Pie plano y pie cavo: Qué son, cuáles son sus síntomas y cómo podemos tratarlo

Nuestros pies nos llevan por toda nuestra vida; todos los días y en cualquier situación a la que nos enfrentamos podemos confiar en ellos. Tienen que soportar cargas bastante altas y damos por sentado su servicio sin adoptar las medidas adecuadas para cuidarlos de la manera que merecen. Deberíamos invertir más esfuerzo y dedicar más atención a su salud para asegurar que sigan llevándonos tan fielmente en el futuro. Hay muchísimas enfermedades que nuestros pies pueden padecer a lo largo de nuestra vida; algunas de ellas son transitorias, otras permanentes. Mediante este artículo, queremos nombrar algunas y potenciar la consciencia, enfocándonos en estos cuadros clínicos de pies planos o cavos y las dolencias adicionales que conllevan.
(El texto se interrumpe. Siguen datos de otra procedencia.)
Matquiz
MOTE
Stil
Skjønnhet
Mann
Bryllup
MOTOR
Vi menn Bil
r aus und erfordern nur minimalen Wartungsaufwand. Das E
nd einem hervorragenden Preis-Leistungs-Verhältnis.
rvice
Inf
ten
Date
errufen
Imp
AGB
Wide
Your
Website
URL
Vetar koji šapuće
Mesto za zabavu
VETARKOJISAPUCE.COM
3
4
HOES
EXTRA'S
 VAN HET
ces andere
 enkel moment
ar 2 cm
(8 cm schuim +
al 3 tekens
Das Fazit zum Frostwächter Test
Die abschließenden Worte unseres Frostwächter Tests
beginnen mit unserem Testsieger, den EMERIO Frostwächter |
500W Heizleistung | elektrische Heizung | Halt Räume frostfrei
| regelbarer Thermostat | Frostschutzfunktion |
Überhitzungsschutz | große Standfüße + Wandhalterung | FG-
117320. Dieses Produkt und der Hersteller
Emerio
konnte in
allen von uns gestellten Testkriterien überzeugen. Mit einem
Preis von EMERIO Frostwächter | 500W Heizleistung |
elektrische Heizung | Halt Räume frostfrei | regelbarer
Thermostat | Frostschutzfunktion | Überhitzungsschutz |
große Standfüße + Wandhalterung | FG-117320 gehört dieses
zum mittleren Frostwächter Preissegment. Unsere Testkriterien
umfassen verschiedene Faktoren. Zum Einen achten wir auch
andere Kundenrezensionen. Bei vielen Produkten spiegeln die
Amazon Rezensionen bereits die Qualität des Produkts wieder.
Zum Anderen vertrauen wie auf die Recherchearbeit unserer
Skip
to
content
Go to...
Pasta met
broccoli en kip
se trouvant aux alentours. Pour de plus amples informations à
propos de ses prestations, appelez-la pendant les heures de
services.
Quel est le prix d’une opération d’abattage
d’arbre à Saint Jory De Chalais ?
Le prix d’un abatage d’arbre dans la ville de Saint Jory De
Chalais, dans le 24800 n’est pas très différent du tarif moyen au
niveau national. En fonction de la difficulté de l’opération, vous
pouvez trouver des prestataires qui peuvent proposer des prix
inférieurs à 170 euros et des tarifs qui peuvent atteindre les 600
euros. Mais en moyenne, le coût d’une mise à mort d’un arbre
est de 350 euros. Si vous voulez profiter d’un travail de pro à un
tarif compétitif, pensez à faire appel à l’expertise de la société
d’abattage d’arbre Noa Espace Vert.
Enfermedades del pie a las que podemos enfrentarnos

Juanetes, callos, durezas, verrugas en la planta del pie; enfermedades de nuestros pies que seguramente muchos de nosotros ya han experimentado alguna vez y que, en la mayoría de los casos, nos indican maltrato, por ejemplo por llevar zapatos no apropiados, o una falta de pedicura. El pie cavo y el pie plano son enfermedades que, al no producirse en edad temprana cuando habitualmente se corrigen con el proceso de crecimiento, son permanentes y pueden repercutir en el bienestar de nuestros pies o incluso otras estructuras debido a la provocación de varias molestias secundarias.

El pie plano se caracteriza por una caída del arco plantar que ocasiona que la superficie entera de la planta tenga contacto con el suelo cuando la persona afectada está de pie. Por el contrario, el término “pie cavo” describe una anomalía que consiste en la pronunciación exagerada de este arco. Gente que se ve afectada por el segundo, muchas veces suele sufrir de dolores en los dedos de los pies, los talones e incluso en los lumbares. Aparte de esto, implica en ocasiones el desarrollo de durezas, dedos de garra, tendinitis y hay que enfrentarse a problemas a la hora de calzarse o al surgimiento de fatiga al poco tiempo de comenzar a andar. Típicos sufrimientos que van juntos con un pie plano, entre otros, pueden ser dolores en la planta de los pies o en las rodillas, calambres, una inclinación hacia fuera de los talones y falta de energía al realizar ejercicio físico.

A los afectados por pies cavos damos el consejo de probar ejercicios como los siguientes: sentarse, situar una toalla extendida en el suelo e intentar con los pies descalzos arrugarla y estirarla. También sentados, podemos apoyar un pie sobre una pelota o un rodillo y rodarlo del talón a los dedos y viceversa durante 2 minutos. Otro ejercicio muy efectivo puede ser dibujar círculos con el tobillo de una pierna en uno y otro sentido. Si prefieres ejercicios que puedes hacer de pie, te recomendamos flexionar una rodilla y mantener el equilibrio durante unas 15 segundos sin agarrarte a nada. No olvides cambiar de pierna y repite los ejercicios unas 5 veces con cada una. Para pacientes con un pie plano, aparte de los ejercicios con la toalla y la pelota que también pueden ser propicios, recomendamos ejercicios que traten de agarrar, por ejemplo: canicas con los dedos del pie y moverlas a un recipiente pueden ayudar a entrenar la movilidad y mejorar la funcionalidad del pie. En adición, se puede caminar de puntillas o con los talones o andar descalzo en terreno irregular, como césped o arena, para fortalecer los ligamentos y músculos.

Cuando el desarrollo de un pie cavo o plano ocurre en la edad adulta, como consecuencia de heridas, enfermedades, esfuerzos inusuales o prolongados sobre el pie, etcétera, permanecerá con esta anomalía de forma permanente. No obstante, existen plantillas que suelen tener un efecto relajante en el pie. Estos son especialmente favorables si sufres de fascitis plantar. Para elegir el tipo de calzado apto para nuestro tipo de pie, es muy recomendable consultar un médico o podólogo profesional. Estas medidas pueden ser complementadas por un tratamiento de fisioterapia o, en casos extremos, se puede recurrir a la cirugía para aliviar los síntomas. Por lo tanto, si estás afectado por una de estas enfermedades del pie, no te desanimes. Ahora sabes todo lo que tienes que saber para proporcionar a tus pies las mejores condiciones posibles y disfrutar de una vida sin restricciones.